PROMPT: Below are the entries. Transcribe exactly the lines from the one with "hfov_deg: 11.7" through the one with "focal_mm: 7.9", ends included, and leave out all others.

(Saved data entries)

=-=-=-=-=

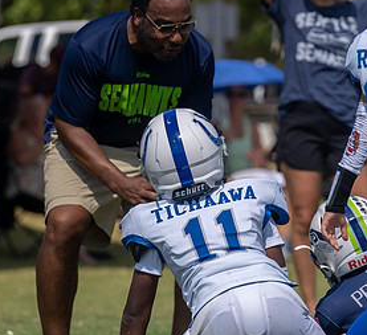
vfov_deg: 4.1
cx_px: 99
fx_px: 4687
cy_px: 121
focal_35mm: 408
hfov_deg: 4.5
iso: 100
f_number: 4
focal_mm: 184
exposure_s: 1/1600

=-=-=-=-=

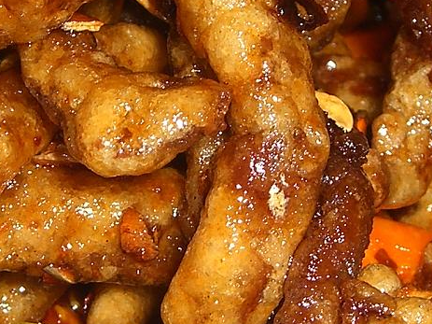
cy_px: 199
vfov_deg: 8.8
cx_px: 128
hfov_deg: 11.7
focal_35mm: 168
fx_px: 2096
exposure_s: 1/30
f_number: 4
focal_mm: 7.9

=-=-=-=-=

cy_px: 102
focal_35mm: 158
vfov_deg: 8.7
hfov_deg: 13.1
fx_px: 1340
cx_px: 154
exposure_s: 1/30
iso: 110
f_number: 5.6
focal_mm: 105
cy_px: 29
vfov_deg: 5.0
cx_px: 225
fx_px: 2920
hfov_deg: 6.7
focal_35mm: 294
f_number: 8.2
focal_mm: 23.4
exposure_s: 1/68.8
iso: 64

=-=-=-=-=

EXERCISE OUTPUT:
hfov_deg: 11.7
focal_35mm: 168
fx_px: 2096
exposure_s: 1/30
f_number: 4
focal_mm: 7.9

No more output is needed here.